Texte de référence:
——————————
Quelles sont les idées sur la table ? Il s’agit de décider quels secteurs rouvrent en priorité ? Ce qui serait autorisé en termes de distanciation sociale par exemple ?
Tout à fait ( même si on n'a encore aucune idée de quels secteurs seraient prioritairement rouverts). Et surtout, si rouvre un certain nombre d’activités et de secteurs, dans quelles conditions . On peut aussi jouer sur la manière dont on rouvre un secteur. Ceci est un exemple imaginaire : les magasins de détail peuvent rouvrir mais avec pas plus de 3 clients en même temps, et avec des mesures d’isolement, masques etc. On pourrait assortir des mesures de relâchement d’autres recommandations sur la manière dont les choses peuvent se faire pour limiter la propagation.
Quid des masques, du tracking, des tests sérologiques dans la stratégie de déconfinement ?
——————————
Enregistrements fournis:
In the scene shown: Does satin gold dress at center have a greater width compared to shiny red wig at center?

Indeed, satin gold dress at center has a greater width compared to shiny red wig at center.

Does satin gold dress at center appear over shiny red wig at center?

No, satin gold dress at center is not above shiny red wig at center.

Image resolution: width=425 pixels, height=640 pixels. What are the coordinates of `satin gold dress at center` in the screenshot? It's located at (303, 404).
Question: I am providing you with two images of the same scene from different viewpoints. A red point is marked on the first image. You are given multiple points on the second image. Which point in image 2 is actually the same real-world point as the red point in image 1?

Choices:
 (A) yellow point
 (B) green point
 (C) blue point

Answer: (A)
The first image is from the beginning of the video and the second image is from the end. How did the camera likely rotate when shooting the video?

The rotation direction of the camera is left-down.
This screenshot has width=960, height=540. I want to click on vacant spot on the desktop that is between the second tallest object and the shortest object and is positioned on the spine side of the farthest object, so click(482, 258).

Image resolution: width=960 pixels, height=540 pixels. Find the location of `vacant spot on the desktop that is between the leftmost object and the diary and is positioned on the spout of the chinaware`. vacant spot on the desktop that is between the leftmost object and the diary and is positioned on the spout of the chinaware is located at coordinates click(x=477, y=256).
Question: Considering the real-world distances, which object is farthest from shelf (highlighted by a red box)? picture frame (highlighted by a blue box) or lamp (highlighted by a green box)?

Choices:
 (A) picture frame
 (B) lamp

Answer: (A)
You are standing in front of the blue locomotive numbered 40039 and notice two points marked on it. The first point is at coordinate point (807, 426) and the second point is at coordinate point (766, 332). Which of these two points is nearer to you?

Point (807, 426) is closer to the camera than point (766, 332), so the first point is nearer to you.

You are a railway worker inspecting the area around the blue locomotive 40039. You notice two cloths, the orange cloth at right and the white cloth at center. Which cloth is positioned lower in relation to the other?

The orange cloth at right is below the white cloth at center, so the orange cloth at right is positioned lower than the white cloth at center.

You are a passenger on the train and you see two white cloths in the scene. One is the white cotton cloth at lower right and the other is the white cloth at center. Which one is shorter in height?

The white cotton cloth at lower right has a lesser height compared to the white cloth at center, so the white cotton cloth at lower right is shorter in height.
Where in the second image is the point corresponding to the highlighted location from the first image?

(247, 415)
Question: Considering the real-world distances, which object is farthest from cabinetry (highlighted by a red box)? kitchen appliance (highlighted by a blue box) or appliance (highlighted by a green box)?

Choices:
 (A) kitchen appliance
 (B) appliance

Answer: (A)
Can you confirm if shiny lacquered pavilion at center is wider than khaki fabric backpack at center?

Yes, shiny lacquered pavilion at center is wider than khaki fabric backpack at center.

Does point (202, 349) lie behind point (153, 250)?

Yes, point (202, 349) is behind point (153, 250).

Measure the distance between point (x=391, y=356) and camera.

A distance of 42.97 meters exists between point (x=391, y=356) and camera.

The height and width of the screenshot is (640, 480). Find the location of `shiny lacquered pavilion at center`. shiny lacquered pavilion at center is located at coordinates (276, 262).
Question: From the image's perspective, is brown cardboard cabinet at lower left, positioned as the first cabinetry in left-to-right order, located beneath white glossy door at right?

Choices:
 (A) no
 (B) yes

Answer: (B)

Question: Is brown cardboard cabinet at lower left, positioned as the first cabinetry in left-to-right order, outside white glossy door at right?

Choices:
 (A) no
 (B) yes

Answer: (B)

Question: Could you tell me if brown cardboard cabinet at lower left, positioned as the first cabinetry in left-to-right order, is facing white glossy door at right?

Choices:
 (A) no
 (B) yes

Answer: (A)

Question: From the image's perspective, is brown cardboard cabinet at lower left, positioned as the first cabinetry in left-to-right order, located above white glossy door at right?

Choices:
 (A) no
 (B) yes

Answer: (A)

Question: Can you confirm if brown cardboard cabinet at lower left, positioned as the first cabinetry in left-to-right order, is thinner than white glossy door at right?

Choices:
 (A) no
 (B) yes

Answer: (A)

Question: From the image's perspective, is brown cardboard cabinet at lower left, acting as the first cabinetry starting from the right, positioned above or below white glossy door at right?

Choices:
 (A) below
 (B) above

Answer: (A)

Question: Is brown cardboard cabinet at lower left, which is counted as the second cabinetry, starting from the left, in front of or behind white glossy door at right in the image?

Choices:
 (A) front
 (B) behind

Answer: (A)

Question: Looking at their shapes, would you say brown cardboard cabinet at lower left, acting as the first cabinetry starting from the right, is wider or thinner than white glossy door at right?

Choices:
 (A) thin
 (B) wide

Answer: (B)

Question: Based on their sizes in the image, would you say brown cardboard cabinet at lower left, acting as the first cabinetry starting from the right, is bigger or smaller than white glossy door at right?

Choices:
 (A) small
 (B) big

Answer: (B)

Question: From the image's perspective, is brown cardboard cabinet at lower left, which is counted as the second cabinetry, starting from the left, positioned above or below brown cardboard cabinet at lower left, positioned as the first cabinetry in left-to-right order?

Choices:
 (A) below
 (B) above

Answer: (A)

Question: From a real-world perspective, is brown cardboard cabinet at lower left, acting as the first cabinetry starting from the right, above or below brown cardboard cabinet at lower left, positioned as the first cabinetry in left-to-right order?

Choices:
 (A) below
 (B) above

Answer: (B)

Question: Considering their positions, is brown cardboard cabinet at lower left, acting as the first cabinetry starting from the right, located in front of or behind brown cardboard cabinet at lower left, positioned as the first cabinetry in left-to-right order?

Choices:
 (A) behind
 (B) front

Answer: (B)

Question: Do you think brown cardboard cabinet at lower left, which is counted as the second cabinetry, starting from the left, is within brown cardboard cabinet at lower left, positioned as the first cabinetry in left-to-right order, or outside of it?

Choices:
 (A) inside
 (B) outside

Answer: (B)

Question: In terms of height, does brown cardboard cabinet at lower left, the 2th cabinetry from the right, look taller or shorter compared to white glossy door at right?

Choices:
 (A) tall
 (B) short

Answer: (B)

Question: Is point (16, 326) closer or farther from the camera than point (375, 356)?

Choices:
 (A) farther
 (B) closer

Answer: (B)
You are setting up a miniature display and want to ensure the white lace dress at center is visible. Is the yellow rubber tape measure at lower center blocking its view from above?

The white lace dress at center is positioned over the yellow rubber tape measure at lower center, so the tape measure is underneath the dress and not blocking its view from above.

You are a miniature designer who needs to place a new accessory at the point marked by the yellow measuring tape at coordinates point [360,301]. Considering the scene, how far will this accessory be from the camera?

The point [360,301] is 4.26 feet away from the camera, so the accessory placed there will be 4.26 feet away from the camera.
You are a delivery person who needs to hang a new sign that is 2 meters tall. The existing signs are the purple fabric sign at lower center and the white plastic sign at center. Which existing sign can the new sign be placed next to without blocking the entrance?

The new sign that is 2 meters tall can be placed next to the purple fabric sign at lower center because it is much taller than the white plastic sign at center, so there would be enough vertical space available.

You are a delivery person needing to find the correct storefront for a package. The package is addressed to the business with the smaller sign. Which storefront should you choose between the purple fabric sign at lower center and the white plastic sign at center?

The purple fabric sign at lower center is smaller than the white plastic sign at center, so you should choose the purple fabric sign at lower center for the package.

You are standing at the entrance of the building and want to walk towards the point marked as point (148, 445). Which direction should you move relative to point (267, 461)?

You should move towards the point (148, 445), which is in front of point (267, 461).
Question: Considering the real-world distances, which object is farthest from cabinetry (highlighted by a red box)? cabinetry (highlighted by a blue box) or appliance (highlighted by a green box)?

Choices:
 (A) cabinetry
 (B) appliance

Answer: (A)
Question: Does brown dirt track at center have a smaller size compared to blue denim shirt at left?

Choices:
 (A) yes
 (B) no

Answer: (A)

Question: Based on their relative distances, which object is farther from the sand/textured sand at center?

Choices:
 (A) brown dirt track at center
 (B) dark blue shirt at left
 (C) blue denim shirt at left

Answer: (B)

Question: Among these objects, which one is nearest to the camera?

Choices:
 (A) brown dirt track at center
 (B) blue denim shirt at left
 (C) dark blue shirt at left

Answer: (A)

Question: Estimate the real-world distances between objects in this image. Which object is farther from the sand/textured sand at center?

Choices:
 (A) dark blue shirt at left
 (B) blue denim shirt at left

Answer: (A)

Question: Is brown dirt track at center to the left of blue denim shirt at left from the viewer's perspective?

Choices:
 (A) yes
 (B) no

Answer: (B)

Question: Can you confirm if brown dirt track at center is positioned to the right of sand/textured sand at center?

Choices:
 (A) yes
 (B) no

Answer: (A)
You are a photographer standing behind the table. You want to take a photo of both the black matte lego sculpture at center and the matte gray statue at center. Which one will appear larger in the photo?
——————————
Consignes de travail:
Recopiez intégralement le texte sur le déconfinement. Les enregistrements n'ont aucun rapport avec le texte sur le déconfinement.

Solution:
Quelles sont les idées sur la table ? Il s’agit de décider quels secteurs rouvrent en priorité ? Ce qui serait autorisé en termes de distanciation sociale par exemple ?
Tout à fait ( même si on n'a encore aucune idée de quels secteurs seraient prioritairement rouverts). Et surtout, si rouvre un certain nombre d’activités et de secteurs, dans quelles conditions . On peut aussi jouer sur la manière dont on rouvre un secteur. Ceci est un exemple imaginaire : les magasins de détail peuvent rouvrir mais avec pas plus de 3 clients en même temps, et avec des mesures d’isolement, masques etc. On pourrait assortir des mesures de relâchement d’autres recommandations sur la manière dont les choses peuvent se faire pour limiter la propagation.
Quid des masques, du tracking, des tests sérologiques dans la stratégie de déconfinement ?